I caught up with many ex-AWS colleagues, having great conversations over, what might have been, too many glasses of wine. I also had the opportunity to meet with product leadership for many AWS Services. As part of the executive track, I was able to meet with Werner (CTO of AWS), Swami (VP of Analytics and AI), and Matt Garman (SVP of AWS Sales) as their customer. I’ve worked with all of them back when I was at AWS, but there’s something really nice about sitting on the other side of the table and asking the hard questions!
Outside of all the presentations, chalk talks, leadership and customer meetings, I was able to participate in a half-day hack/coding session. It was a great time to get my hands dirty and build something quick. I love being a builder. :)
The conference showcased a lot of new services and features, but there were two noticeable announcements that I found compelling.
AWS is Going “All In” on Networks
I was so excited to see this launch, it was many years in the making! AWS has been the de facto standard in cloud since there has been cloud with Azure and GCP continually looking up at them. In the great AWS vs. Azure vs. Google cloud competition, AWS is the leader hands down.
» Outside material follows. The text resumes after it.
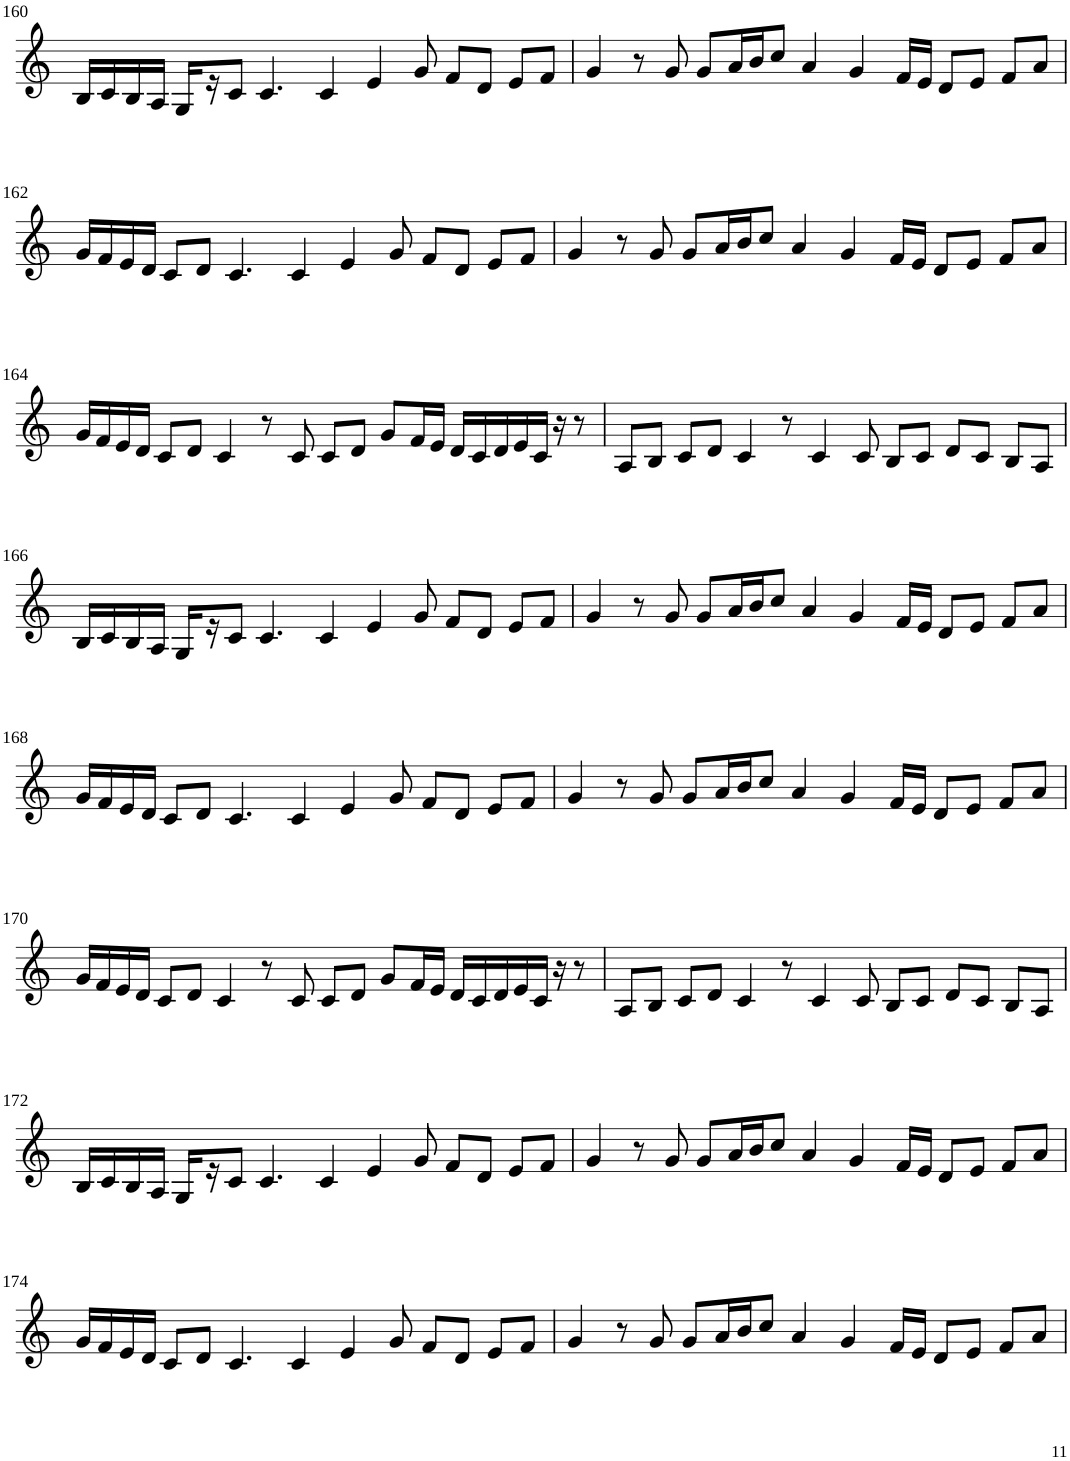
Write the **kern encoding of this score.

AWS has, by far, the broadest set of services, which includes everything from app development tools to artificial intelligence to contact center and now networking.
AWS announced its own private 5G offering where customers can build, provision, and operate a 5G network via the AWS console in a subscription model. AWS Private 5G is an excellent option for companies that prefer a turnkey managed service. The other network announcement was the launch of Cloud WAN, which is a WAN service that is also managed through the AWS console. Customers can build a network, using the AWS global network, or from their carrier. A point and click interface reduces much of the complexity in operating a global network.
Lowering the Technology Barrier for ML Adoption
I’m all for lowering the barrier for companies to benefit from machine learning.
There is a growing set of companies facing business problems and dealing with data on a daily basis. It’s going to be vital for these companies to be able to use this data to predict business outcomes, and the only scalable way of doing that is through machine learning. This ability lets you solve problems and move faster by automating slow processes and embedding intelligence in your IT systems.
The aim is for business analysts to be able to build machine learning models and generate accurate business predictions without writing code or requiring ML expertise.
But how do you ensure that all teams and individual decision makers in the organization are empowered to create these machine learning (ML) systems at scale and without depending on other data science and data engineering teams?
This is where Amazon SageMaker Canvas comes in. Canvas is a visual, no-code capability that allows companies to build ML models and generate accurate predictions without writing code or requiring ML expertise. First, its user interface is really nice. It lets users browse and access disparate data sources in the cloud or on-premises, combine data sets, train accurate models, and then generate new predictions once new data is available.